The hotel industry has yet to take a formal position on the Chargers’ proposed initiative.

In all, the team’s proposed tax hike would support $1.15 billion of the Chargers project cost, with $350 million going toward building a football stadium near Petco Park, $600 million for an adjoining convention center, and $200 million to buy land.

The move by the marketing district to study the project’s impact from a hotel revenue perspective comes on the heels of a $90,000 study last year that analyzed a contiguous expansion vs. a separate convention center annex. That study was funded by the city and the Convention Center Corp.

The analysis found that additional convention space, no matter where it was located, would deliver an economic return but the financial rewards were greater with an enlarged center on the current bayfront site than a campus-like facility several blocks to the northeast.

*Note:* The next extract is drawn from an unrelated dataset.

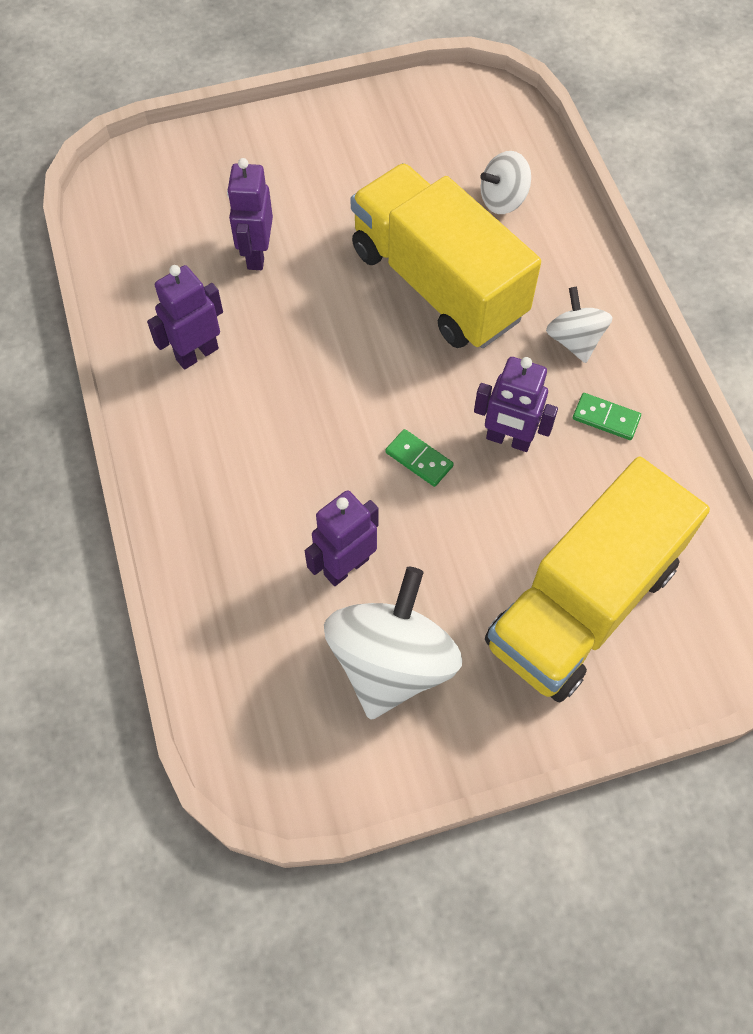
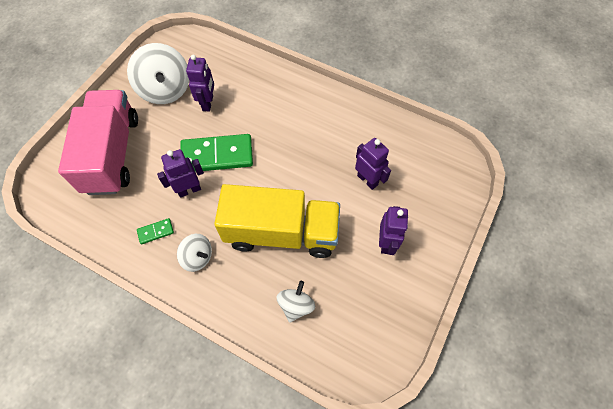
camera: 135 degrees right, 0 degrees up
purple robot [147,265,223,369] -> purple robot moved to [379,206,408,255]
green domino [385,429,454,487] -> green domino [180,134,253,172], size x2.27
yellow truck [485,457,710,702] -> pink truck [58,90,138,195]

HVS, a Chicago-based convention, sports and entertainment facilities consulting firm hired by the TMD, stated in its proposal that a joint stadium convention complex could potentially have a “unique impact on the ability to attract conventions and trade shows.”

HVS Managing Director Thomas Hazinski said his firm would look at three cities — Atlanta, St. Louis and Indianapolis — where stadiums are adjacent to or connected to convention centers. He acknowledged, though, there is “nothing quite like” what the Chargers are proposing.

As part of the analysis, HVS said it will use the case studies to identify strengths and weaknesses of a multi-purpose complex while exploring possible booking issues associated with having to coordinate with an NFL team. Among the many factors it will analyze is the potential demand for a standalone convention center compared with a combined stadium and convention complex and the related hotel room nights generated by the two scenarios.

Chargers stadium point man Fred Maas said Monday that he thinks it’s important for studies like the TMD’s to look beyond just the potential for added hotel room revenues.

“We’re looking forward to what the TMD study shows and also maintaining a dialog with the hoteliers,” Maas said. “But you also need to look at what hotels could be built as a result of this, not just the existing base.”